Like many financial-services firms located in high-cost city centers, Townsend Analytics suffers from a lack of space. When it comes to managing computing hardware in the firm's high-density data center, Jon Akeson, a procurement evaluator at the company, says Townsend is "squeezing as many pieces of computer equipment as we can in a small area. It's something we try to maximize."

So when hardware manufacturers started announcing blade equipment solutions, designed to improve server density, Akeson says, "We were pretty excited about it, and we looked at several blade products." The "phenomenal advantages" of blade computing would allow Townsend to "double the amount of servers in a given space," Akeson says.

The Challenge
The need to jam more computing power into less space has firms scrambling to manage their data centers. Blade computing, a form of stacking servers and sharing common components, can help. But implementing them is no slam dunk.

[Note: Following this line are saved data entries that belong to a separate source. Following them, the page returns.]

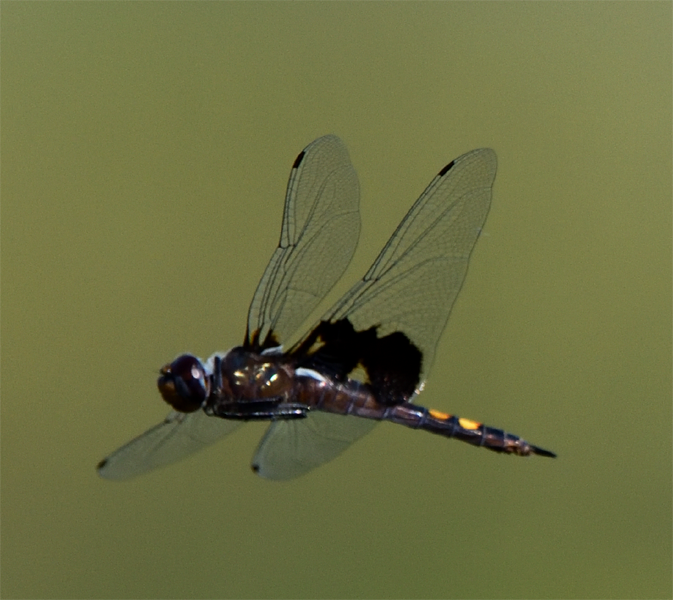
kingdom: Animalia
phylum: Arthropoda
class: Insecta
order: Odonata
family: Libellulidae
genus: Tramea
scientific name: Tramea lacerata
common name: Black saddlebags
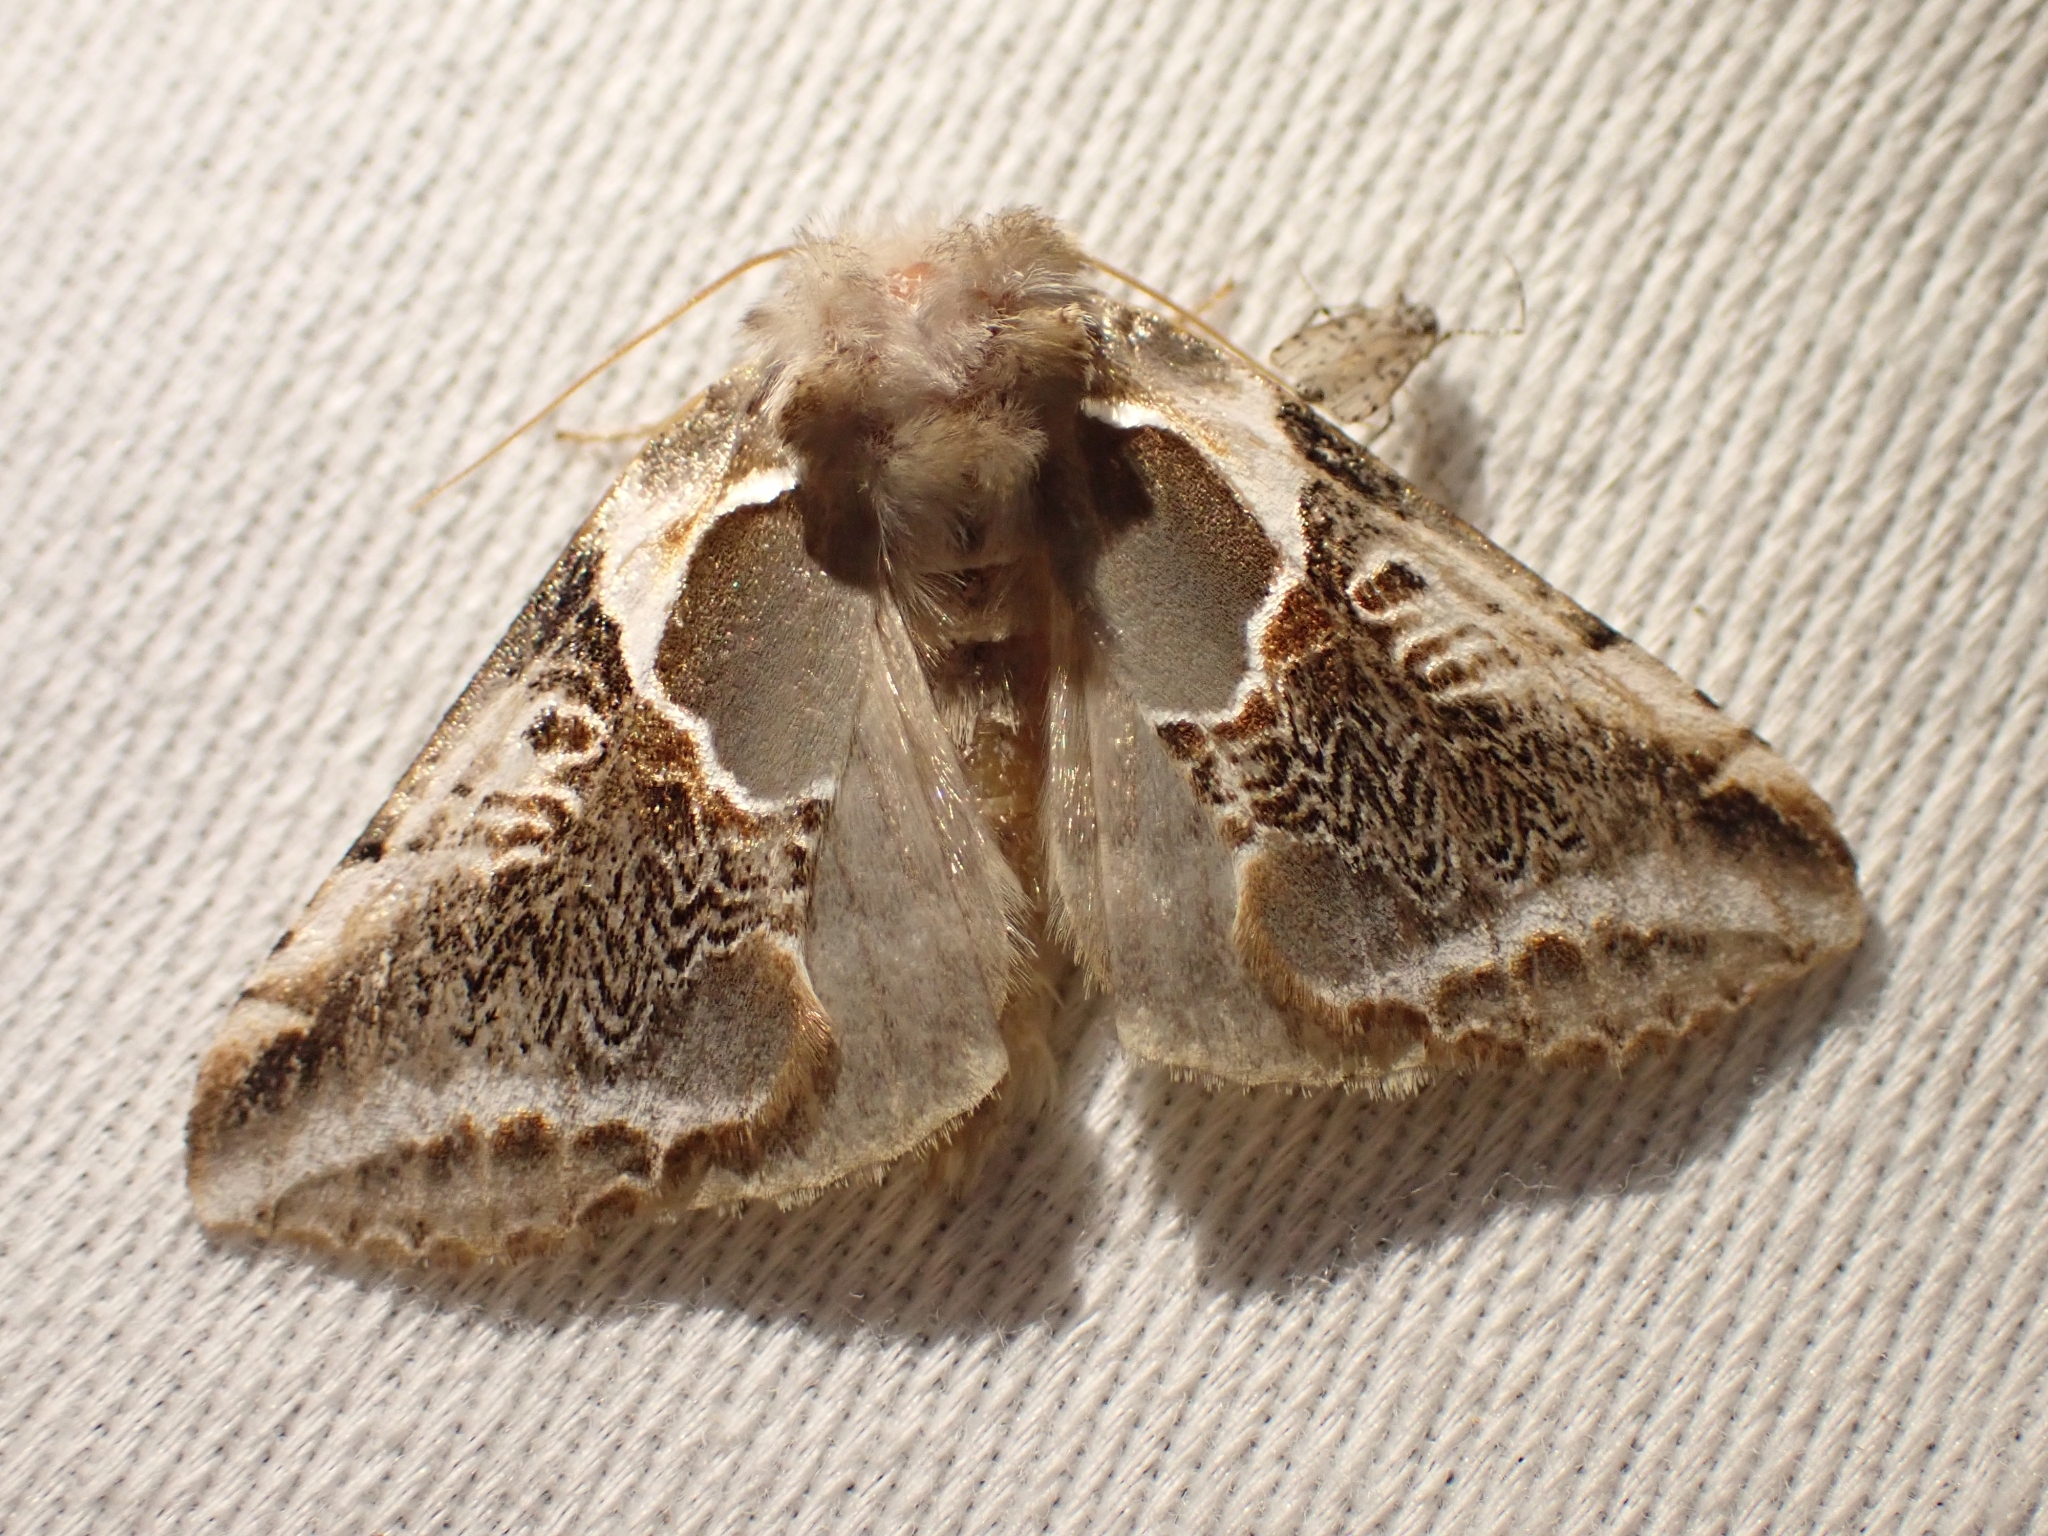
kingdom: Animalia
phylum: Arthropoda
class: Insecta
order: Lepidoptera
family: Drepanidae
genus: Habrosyne
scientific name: Habrosyne scripta
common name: Lettered habrosyne moth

Once Akeson entered the testing phase and closely examined the different product lines, however, he found that deploying blade technology wasn't as simple as it sounded. In fact, it required "costly changes" to the power-distribution infrastructure and mandated that the firm add some networking equipment.

While Townsend bit the bullet and spent the money, Akeson points out that blades have to make your management of servers easier in order to be an advantage. "We feel it may result in a decrease in the cost of ownership in the long run, but initial problems make it impossible to just roll them into production without some extra expenditure," he says.